Pissed Off Variety Advertiser Now Pissed Off That Judge Laughed Their “Badvertorial” Lawsuit Out*


We wrote earlier about a Variety advertiser who had their lawsuit – which pitted a film producer against the Hollywood trade, who had given said producer’s film a bad review while he had an advertising buy in-progress with Variety – tossed out of court. Well! It’d seem that they case is over, but such is not the case! As the producers have written a pissed off letter about the judge’s decision. Want to read it?


We disagree with the judge’s ruling.

Why: This is not a complaint about Variety’s right to release a review. This is a complaint about the questionable business practices of Variety. It is a complaint about Variety approaching Calibra and persuading it to become Calibra’s exclusive media partner by paying $400,000 to Variety. It is a complaint about Variety taking money from the film’s producers and promising to help obtain distribution for the film and help obtain an Academy Award nomination for Roy Scheider.

We have alleged that Variety breached the agreement and committed fraud by claiming that they would be Calibra’s exclusive media partner and assist Calibra when in fact their questionable business practices severely undermined the film.

Variety is attempting to hide behind their alleged first amendment rights. It is unconscionable that Variety would hide behind their first amendment right in order to perpetrate their unfair business practices on unsuspecting filmmakers.

This is a case of first impression, not protected by the first amendment rights, and we expect to prevail in the Court of Appeal.

In the meantime, my client is requesting equal access to Variety’s newspaper so that Calibra may have an equal opportunity to rebut their statement of today.

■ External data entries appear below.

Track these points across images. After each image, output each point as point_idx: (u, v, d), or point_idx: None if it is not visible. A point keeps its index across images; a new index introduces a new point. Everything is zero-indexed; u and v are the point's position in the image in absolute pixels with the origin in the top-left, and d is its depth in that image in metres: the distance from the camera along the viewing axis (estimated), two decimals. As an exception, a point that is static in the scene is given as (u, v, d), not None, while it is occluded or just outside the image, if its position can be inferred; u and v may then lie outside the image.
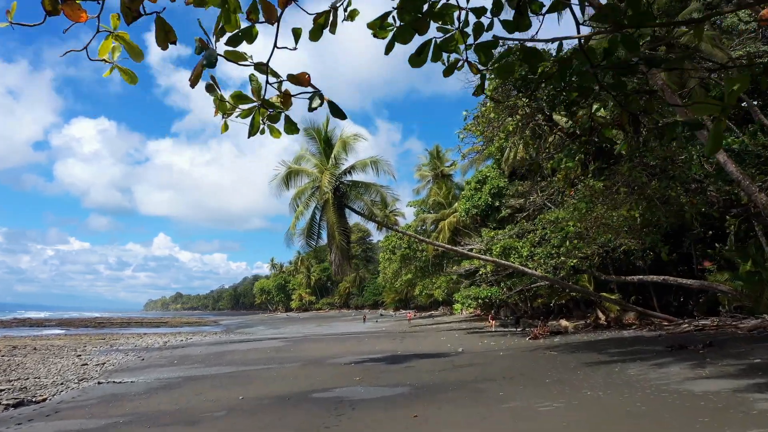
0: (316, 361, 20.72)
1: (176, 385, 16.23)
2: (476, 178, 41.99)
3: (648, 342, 17.36)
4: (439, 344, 25.44)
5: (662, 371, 11.15)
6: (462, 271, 31.95)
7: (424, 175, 57.70)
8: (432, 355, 19.96)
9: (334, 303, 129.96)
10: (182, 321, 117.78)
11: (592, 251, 23.09)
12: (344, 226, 19.24)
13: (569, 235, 20.10)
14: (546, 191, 25.72)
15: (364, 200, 19.90)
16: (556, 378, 11.70)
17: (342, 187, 20.19)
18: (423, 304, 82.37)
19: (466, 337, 29.19)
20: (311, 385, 13.93)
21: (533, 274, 21.01)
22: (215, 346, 33.44)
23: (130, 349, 34.65)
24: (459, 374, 13.86)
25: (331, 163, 19.73)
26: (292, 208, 19.97)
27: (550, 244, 24.07)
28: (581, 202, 12.79)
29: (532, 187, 29.50)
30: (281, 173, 20.03)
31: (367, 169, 20.33)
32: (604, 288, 36.87)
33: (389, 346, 25.37)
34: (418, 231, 53.95)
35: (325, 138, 20.14)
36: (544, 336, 23.60)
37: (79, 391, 16.69)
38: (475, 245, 30.02)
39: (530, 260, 23.89)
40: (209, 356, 26.27)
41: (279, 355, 24.32)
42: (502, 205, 39.14)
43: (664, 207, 11.99)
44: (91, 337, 51.59)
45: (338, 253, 18.42)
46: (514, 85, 13.77)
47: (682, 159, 12.37)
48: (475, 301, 30.12)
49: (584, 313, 41.02)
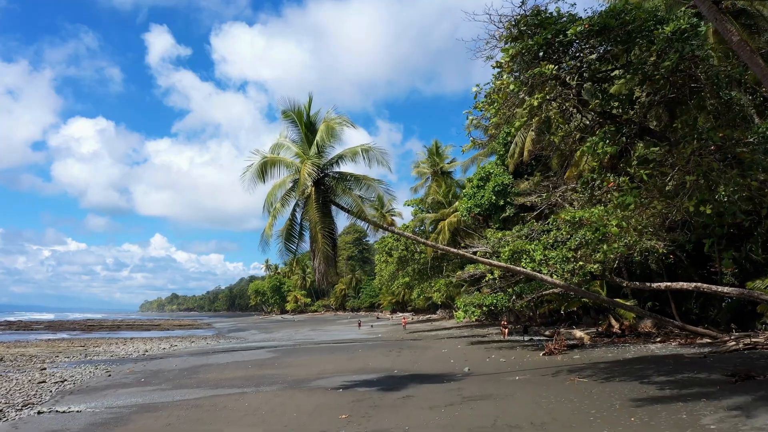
0: (299, 382, 17.91)
1: (123, 420, 13.39)
2: (479, 175, 39.22)
3: (696, 365, 14.56)
4: (441, 359, 22.66)
5: (753, 423, 8.22)
6: (466, 276, 29.12)
7: (422, 172, 54.80)
8: (434, 377, 17.17)
9: (329, 305, 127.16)
10: (175, 324, 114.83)
11: (615, 254, 20.29)
12: (329, 226, 16.18)
13: (607, 235, 17.36)
14: (560, 187, 22.93)
15: (353, 196, 16.86)
16: (605, 429, 8.91)
17: (327, 180, 17.24)
18: (421, 307, 79.72)
19: (470, 350, 26.40)
20: (284, 429, 11.11)
21: (551, 281, 18.15)
22: (195, 357, 30.63)
23: (103, 360, 31.82)
24: (471, 414, 11.04)
25: (314, 151, 16.75)
26: (268, 205, 17.04)
27: (565, 247, 21.27)
28: (626, 195, 10.03)
29: (544, 182, 26.80)
30: (255, 164, 16.95)
31: (358, 158, 17.19)
32: (616, 293, 34.22)
33: (384, 363, 22.57)
34: (416, 232, 51.13)
35: (307, 122, 17.09)
36: (560, 351, 20.83)
37: (10, 426, 13.85)
38: (480, 248, 27.25)
39: (544, 265, 21.08)
40: (183, 372, 23.45)
41: (260, 372, 21.49)
42: (507, 203, 36.37)
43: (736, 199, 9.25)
44: (70, 344, 48.88)
45: (322, 259, 15.36)
46: (540, 49, 11.00)
47: (755, 139, 9.63)
48: (478, 308, 27.30)
49: (595, 320, 38.29)
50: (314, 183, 16.44)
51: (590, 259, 20.90)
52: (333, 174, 17.46)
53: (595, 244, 20.77)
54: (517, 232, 26.41)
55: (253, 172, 16.60)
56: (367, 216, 16.28)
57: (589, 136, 11.26)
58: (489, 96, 12.41)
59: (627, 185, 10.30)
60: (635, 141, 11.61)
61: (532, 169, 37.12)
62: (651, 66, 10.99)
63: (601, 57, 11.87)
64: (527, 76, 10.84)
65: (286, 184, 17.02)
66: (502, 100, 11.47)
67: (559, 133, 11.79)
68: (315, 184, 16.46)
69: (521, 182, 36.52)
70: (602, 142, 11.17)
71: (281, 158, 16.95)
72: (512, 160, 36.64)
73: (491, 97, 12.27)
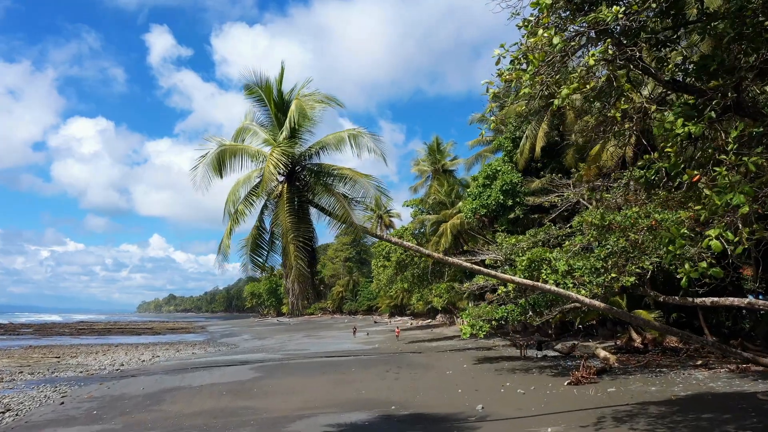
0: (274, 425, 14.63)
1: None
2: (484, 173, 35.93)
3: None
4: (446, 386, 19.38)
5: None
6: (474, 287, 25.77)
7: (422, 170, 51.37)
8: (440, 419, 13.89)
9: (326, 308, 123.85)
10: (168, 327, 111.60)
11: (651, 263, 17.14)
12: (304, 234, 12.33)
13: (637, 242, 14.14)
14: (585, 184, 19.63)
15: (337, 195, 13.12)
16: None
17: (304, 174, 13.62)
18: (420, 311, 76.45)
19: (478, 372, 23.11)
20: None
21: (590, 303, 14.79)
22: (169, 377, 27.35)
23: (68, 379, 28.61)
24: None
25: (285, 136, 12.95)
26: (229, 207, 13.34)
27: (594, 257, 18.04)
28: (729, 193, 6.79)
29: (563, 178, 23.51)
30: (210, 154, 13.00)
31: (344, 147, 13.45)
32: (636, 303, 31.05)
33: (380, 391, 19.31)
34: (416, 234, 47.78)
35: (278, 101, 13.21)
36: (588, 379, 17.55)
37: None
38: (489, 254, 23.97)
39: (568, 277, 17.82)
40: (146, 401, 20.18)
41: (232, 404, 18.19)
42: (517, 203, 33.09)
43: None
44: (45, 355, 45.74)
45: (295, 278, 11.71)
46: None
47: None
48: (487, 323, 24.02)
49: (612, 332, 34.98)
50: (286, 178, 12.99)
51: (624, 270, 17.69)
52: (311, 167, 13.84)
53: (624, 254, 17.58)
54: (531, 236, 23.12)
55: (208, 164, 13.03)
56: (353, 220, 12.68)
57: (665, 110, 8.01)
58: (517, 61, 9.11)
59: (728, 178, 7.04)
60: (725, 118, 8.36)
61: (544, 166, 33.87)
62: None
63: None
64: (578, 23, 7.60)
65: (251, 180, 13.46)
66: (540, 60, 8.18)
67: (620, 106, 8.48)
68: (288, 179, 12.99)
69: (532, 181, 33.29)
70: (682, 119, 7.91)
71: (244, 146, 13.30)
72: (522, 157, 33.36)
73: (521, 61, 8.98)
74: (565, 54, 8.44)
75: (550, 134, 31.92)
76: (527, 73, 8.42)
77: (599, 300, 17.64)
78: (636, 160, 22.74)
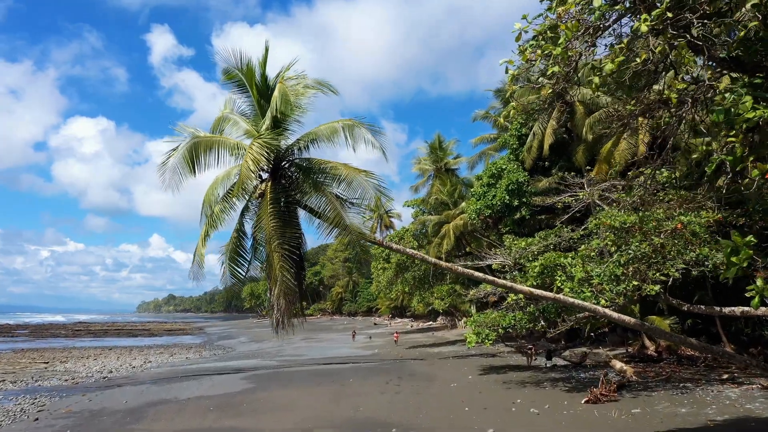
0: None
1: None
2: (489, 171, 34.34)
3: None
4: (451, 403, 17.87)
5: None
6: (481, 294, 24.21)
7: (424, 169, 49.73)
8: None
9: (325, 309, 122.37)
10: (165, 328, 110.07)
11: (677, 269, 15.69)
12: (291, 241, 10.66)
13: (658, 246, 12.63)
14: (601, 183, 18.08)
15: (329, 195, 11.43)
16: None
17: (291, 171, 12.02)
18: (420, 313, 75.00)
19: (484, 385, 21.59)
20: None
21: (618, 318, 13.24)
22: (157, 387, 25.85)
23: (51, 388, 27.12)
24: None
25: (267, 126, 11.12)
26: (206, 209, 11.69)
27: (613, 262, 16.49)
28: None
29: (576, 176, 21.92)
30: (181, 147, 11.12)
31: (338, 139, 11.55)
32: (650, 309, 29.55)
33: (380, 406, 17.79)
34: (417, 235, 46.21)
35: (262, 86, 11.30)
36: (608, 397, 16.00)
37: None
38: (497, 258, 22.41)
39: (586, 285, 16.28)
40: (127, 417, 18.66)
41: (216, 424, 16.65)
42: (523, 204, 31.55)
43: None
44: (34, 359, 44.31)
45: (280, 292, 10.04)
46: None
47: None
48: (494, 331, 22.47)
49: (622, 338, 33.42)
50: (270, 175, 11.32)
51: (647, 278, 16.15)
52: (300, 162, 12.07)
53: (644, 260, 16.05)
54: (542, 239, 21.54)
55: (179, 159, 11.35)
56: (347, 223, 10.99)
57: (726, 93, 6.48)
58: (541, 35, 7.59)
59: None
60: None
61: (552, 164, 32.32)
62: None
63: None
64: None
65: (231, 177, 11.81)
66: (574, 30, 6.65)
67: (676, 86, 6.95)
68: (272, 177, 11.32)
69: (539, 180, 31.74)
70: (751, 100, 6.40)
71: (221, 138, 11.52)
72: (529, 155, 31.80)
73: (548, 36, 7.45)
74: (606, 24, 6.91)
75: (558, 131, 30.40)
76: (559, 47, 6.87)
77: (617, 309, 16.13)
78: (652, 158, 21.24)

With the exception of Joshua Newton being described as the film’s writer, director, producer and editor, all of the other statements in today’s VARIETY article are either false or misleading.

Please note that contrary to VARIETY’s assertion, “IRON CROSS” has not yet been distributed either theatrically or on home video. The film had a special one-week engagement in Los Angeles intended for Academy Award qualification purposes December 18-24, 2009.

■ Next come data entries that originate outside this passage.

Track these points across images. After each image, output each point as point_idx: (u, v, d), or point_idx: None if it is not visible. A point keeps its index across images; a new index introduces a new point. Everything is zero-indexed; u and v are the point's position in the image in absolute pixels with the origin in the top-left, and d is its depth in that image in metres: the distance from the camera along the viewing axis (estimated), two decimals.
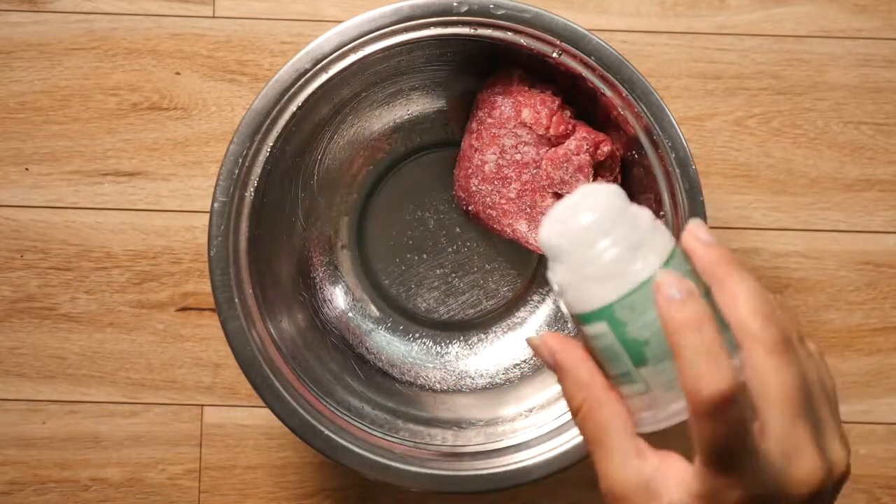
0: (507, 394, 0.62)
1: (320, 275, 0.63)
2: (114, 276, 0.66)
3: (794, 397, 0.36)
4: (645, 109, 0.54)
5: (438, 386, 0.63)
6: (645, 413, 0.38)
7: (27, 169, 0.66)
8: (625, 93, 0.54)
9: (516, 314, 0.64)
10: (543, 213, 0.58)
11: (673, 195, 0.55)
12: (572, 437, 0.55)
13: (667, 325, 0.36)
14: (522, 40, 0.55)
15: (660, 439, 0.39)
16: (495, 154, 0.58)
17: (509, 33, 0.55)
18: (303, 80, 0.54)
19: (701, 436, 0.35)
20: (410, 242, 0.64)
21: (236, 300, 0.54)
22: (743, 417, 0.35)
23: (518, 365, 0.63)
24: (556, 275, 0.39)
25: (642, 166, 0.56)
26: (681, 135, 0.54)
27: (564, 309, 0.39)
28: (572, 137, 0.57)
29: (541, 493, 0.66)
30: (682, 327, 0.35)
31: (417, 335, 0.64)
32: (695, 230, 0.39)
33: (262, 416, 0.65)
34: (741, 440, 0.35)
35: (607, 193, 0.38)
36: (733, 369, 0.35)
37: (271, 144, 0.55)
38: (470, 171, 0.59)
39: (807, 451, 0.36)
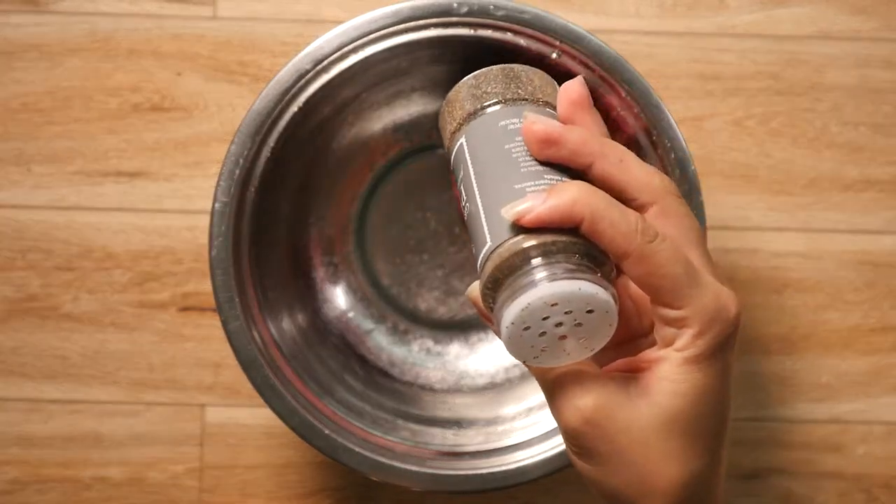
0: (507, 393, 0.62)
1: (320, 275, 0.63)
2: (115, 276, 0.66)
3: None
4: (644, 110, 0.54)
5: (438, 386, 0.63)
6: None
7: (29, 169, 0.66)
8: (624, 93, 0.54)
9: None
10: None
11: None
12: None
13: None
14: (522, 41, 0.55)
15: None
16: None
17: (509, 34, 0.55)
18: (303, 80, 0.55)
19: (652, 273, 0.38)
20: (411, 242, 0.64)
21: (237, 300, 0.54)
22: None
23: (518, 364, 0.63)
24: None
25: None
26: (680, 135, 0.54)
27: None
28: None
29: (540, 493, 0.66)
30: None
31: (417, 335, 0.64)
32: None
33: (263, 416, 0.65)
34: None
35: None
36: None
37: (272, 145, 0.55)
38: None
39: (726, 284, 0.40)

So, basically, they’re now trying to sue someone for selling them on an ad deal. The producers of “‘IRON CROSS'” need to realize that if Variety had a dollar for every time someone didn’t get results from advertising with Variety, they might not have to put up a paywall that makes their advertising even more difficult to see. Also, you’re trying to sue the person who sold you on this ad buy? No. Oh no. You should be hiring that guy. We should be hiring that guy. He managed to convince someone to spend hundreds of thousands of dollars to sell something that apparently wasn’t worth selling! That takes talent…or a really solid salesman.


*The Variety version of this headline, I believe, is HACK PROD THINKS HE’S GOD, BAD AD BUY BOILS OVER.